Christmas has been a bit different for many people this year, even before the late changes to tiers and coronavirus restrictions.

Certainly the first one partially spent dressed in a sloth onesie for starters (and it was really warm) while there are even decorations up in my flat – the two things may be linked.

And this is the first for many years spent in this country – discounting those in Africa and South America – when have not been working right up to Christmas Eve and heading back into the office within a day or two.

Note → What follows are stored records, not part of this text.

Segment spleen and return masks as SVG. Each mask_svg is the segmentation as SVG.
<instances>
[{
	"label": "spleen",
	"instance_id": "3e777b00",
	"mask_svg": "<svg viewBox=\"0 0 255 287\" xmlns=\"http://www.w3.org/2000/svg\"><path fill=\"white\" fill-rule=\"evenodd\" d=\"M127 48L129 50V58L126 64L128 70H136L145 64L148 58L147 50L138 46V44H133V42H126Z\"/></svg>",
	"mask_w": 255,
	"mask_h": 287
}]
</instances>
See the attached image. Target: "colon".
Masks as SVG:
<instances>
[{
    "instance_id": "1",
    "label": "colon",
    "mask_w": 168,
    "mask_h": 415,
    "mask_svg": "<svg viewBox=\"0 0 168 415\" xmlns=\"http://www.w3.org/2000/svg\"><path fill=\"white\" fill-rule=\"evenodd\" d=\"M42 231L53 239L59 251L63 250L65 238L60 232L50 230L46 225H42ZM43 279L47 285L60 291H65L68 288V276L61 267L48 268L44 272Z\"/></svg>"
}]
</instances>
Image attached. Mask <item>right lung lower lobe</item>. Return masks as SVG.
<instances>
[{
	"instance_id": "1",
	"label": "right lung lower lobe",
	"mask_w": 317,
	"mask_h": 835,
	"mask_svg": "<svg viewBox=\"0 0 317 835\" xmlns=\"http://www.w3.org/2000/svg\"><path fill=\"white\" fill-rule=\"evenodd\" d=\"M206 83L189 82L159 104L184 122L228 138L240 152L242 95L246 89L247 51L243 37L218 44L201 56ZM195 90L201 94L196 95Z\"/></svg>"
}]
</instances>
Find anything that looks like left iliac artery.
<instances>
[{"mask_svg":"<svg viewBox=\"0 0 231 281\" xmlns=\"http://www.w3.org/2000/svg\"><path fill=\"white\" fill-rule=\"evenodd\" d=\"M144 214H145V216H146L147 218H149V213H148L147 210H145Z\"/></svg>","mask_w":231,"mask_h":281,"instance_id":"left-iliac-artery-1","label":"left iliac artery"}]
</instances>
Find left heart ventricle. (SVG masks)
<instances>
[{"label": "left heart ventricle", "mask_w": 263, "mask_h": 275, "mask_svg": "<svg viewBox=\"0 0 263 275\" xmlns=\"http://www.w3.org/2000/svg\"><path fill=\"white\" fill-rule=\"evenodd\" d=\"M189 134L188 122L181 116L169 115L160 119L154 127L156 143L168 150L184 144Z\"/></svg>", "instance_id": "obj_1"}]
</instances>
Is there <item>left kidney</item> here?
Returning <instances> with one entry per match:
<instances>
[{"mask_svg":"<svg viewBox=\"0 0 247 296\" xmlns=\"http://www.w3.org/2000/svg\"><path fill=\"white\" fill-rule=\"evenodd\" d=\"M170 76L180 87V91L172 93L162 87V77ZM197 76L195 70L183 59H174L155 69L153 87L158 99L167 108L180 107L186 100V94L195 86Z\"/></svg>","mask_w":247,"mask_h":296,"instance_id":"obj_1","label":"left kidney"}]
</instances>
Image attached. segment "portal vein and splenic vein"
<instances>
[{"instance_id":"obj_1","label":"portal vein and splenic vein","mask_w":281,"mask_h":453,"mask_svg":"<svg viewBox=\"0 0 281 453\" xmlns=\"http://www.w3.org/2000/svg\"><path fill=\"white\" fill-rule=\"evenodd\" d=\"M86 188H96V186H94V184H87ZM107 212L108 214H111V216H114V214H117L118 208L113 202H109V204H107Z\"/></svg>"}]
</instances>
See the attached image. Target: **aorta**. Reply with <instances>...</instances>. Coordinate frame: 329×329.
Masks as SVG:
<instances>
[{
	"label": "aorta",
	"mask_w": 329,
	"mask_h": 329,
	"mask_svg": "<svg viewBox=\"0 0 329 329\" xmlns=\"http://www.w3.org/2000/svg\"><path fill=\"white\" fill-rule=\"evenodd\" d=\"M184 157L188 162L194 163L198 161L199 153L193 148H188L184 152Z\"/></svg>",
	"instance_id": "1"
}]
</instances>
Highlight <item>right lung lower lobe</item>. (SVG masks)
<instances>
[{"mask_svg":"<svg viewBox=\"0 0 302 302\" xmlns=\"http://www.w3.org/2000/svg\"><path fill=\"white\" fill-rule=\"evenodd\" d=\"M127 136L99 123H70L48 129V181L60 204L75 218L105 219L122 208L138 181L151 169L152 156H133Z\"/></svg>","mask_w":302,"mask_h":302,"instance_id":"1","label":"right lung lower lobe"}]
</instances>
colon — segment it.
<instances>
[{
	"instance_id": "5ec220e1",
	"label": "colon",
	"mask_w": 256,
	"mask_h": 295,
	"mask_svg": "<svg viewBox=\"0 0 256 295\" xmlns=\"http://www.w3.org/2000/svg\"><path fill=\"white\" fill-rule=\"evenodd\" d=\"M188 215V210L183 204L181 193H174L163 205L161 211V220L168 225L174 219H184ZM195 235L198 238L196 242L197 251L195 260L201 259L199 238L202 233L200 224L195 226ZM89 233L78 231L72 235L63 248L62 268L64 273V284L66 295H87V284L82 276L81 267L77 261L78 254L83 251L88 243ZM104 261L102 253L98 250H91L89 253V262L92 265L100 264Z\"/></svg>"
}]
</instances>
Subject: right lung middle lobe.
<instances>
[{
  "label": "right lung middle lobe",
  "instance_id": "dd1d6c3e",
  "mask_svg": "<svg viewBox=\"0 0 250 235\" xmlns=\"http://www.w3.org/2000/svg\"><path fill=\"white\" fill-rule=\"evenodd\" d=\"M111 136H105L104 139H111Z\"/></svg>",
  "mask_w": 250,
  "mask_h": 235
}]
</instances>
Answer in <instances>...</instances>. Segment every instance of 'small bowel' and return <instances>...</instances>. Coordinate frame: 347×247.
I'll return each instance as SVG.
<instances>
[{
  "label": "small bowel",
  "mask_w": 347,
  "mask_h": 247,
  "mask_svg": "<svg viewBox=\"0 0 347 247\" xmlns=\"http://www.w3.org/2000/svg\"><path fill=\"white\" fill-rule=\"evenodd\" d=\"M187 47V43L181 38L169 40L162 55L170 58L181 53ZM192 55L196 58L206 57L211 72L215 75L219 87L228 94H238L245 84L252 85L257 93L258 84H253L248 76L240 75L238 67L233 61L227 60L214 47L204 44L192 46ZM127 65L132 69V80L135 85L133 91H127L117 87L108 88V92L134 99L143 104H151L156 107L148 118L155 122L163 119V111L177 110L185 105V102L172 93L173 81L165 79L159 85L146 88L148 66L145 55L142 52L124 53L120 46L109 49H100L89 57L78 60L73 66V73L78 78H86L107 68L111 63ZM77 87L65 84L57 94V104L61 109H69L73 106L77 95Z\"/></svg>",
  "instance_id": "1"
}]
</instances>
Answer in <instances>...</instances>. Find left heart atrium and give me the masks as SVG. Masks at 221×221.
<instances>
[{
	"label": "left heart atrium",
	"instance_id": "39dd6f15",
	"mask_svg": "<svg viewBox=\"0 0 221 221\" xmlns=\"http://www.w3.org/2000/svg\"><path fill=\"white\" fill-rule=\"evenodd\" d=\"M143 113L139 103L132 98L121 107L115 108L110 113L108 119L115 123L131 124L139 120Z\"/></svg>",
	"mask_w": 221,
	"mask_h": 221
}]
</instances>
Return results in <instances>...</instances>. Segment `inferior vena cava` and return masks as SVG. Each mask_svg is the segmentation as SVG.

What that means is there has been time to draw breath over the holiday period, to look ahead and back over a difficult year – and time to write the traditional Travel Marmot post on the year’s best music.

The first of two traditional posts – the second, state of the nation article may even be posted on (or near) New Year’s Day – that time has allowed it to take on a different look with top 30 lists of albums and, for the first time, tracks.

They have changed considerably, the relistening which has soundtracked the last few weeks in the home office bumping a few albums up the list and seeing several more tumble.

That reshuffling is likely to continue, particularly in the lower reaches, as albums fail to last the course of time or others receive more attention.

There is one big change this year – boys with guitars which dominated the last couple of years being replaced by a fair few female singer-songwriters at the upper end – although many familiar faces remain.

So here they are, the albums and tracks which soundtracked a year of working from home, an issue which definitely helped shape the upper reaches of these lists.

Albums of the Year

1 Phoebe Bridgers – Punisher

“Some serious songwriting chops are enough to leave you wanting more… one to watch”

That was what this list said of Phoebe Bridgers when her debut album Stranger In The Alps was Discovery of the Year in 2017 and she has featured highly every year since – there was even the Phoebe Bridgers Album of the Year category last year.

Those serious songwriting chops reached new levels with Punisher, a pretty clear winner of this list.

Despite being completed before the onset of the pandemic, it has a sense of claustrophobia and bleakness which fits the feelings of the last nine months without losing a sense of insight, warmth and even humour which ensures a listen remains an uplifting, fulfilling experience.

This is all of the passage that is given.